For testers, the most useful changes are the ones that remove small but game-stopping friction. The new build automatically adds missing hotkeys to the global input configuration and corrects how the volume hotkey behaves in game-specific contexts, which should save time when switching between titles and profiles. It also extends kernel and filesystem behavior with sceKernelGetModuleInfo2, sceKernelGetModuleList2, guest signal handlers, a revised /data mount path and kqueue/kevent handling. Those are the kinds of plumbing fixes that decide whether a game stalls at boot, falls over when loading assets, or actually gets into a playable state.

AI-generated illustration
AI-generated illustration

The release also patched a crash class tied to returning pointers from std::vector code paths, the sort of bug that can turn a routine launch into a hard stop in the middle of gameplay or while a title is still initializing. On the graphics side, shadPS4 added shader recompiler work, operand-handling fixes, support for 32-thread sharing mode, image atomic compare-and-swap handling and GPU-side adjustments to image copies.

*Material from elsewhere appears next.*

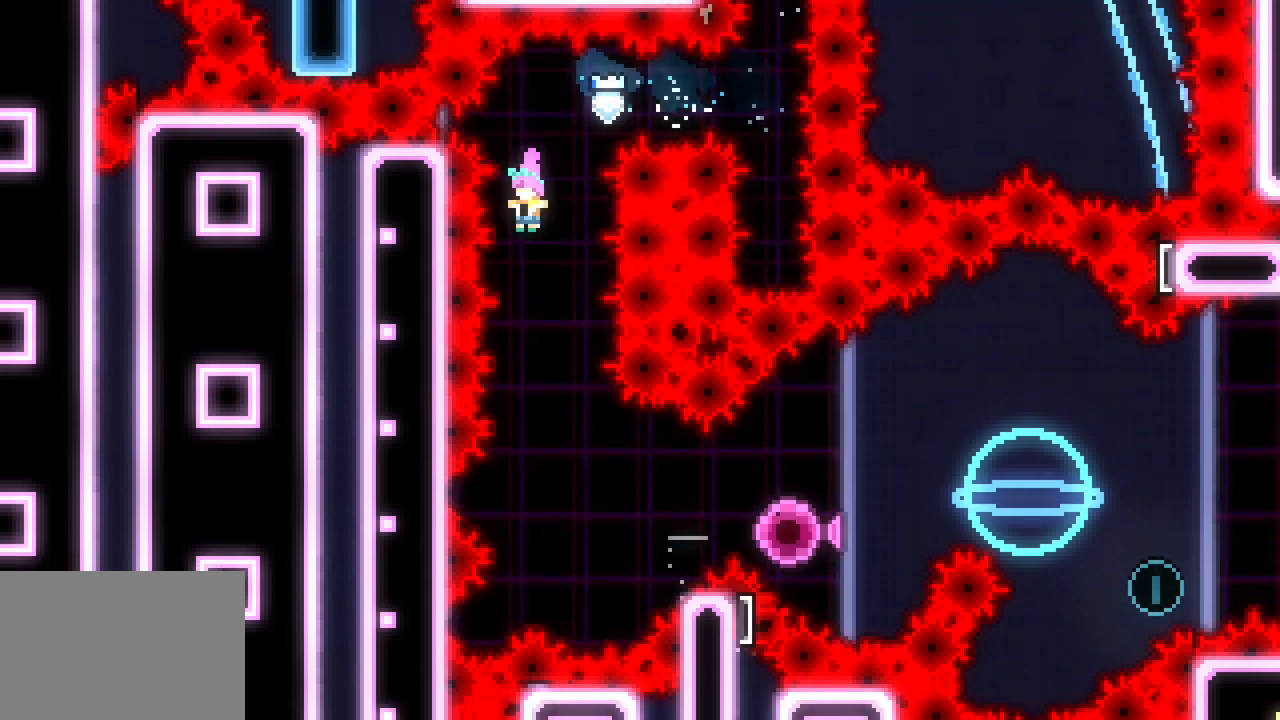
{"keys": ["jump3", "right"], "events": [[183, "right", "down"]]}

That is the sort of back-end cleanup that tends to help the games with heavier effects, busier menus and more demanding render paths, especially the ones that were close to working but still tripped over one awkward edge case.

Audio and networking got the same treatment. The build includes sceAudioOut changes, an SDL3 backend, npWebApi support, tighter motion control emulation, refined scePad behavior, and more robust resolver errors and socket handling. In practice, that means fewer blockers for titles that lean on sound output, controller quirks, network services or content-heavy system calls. shadPS4 is still in the stage where each release can change whether a game merely boots or actually stays stable, and this pre-release shows the project pushing on the exact layers that decide that difference.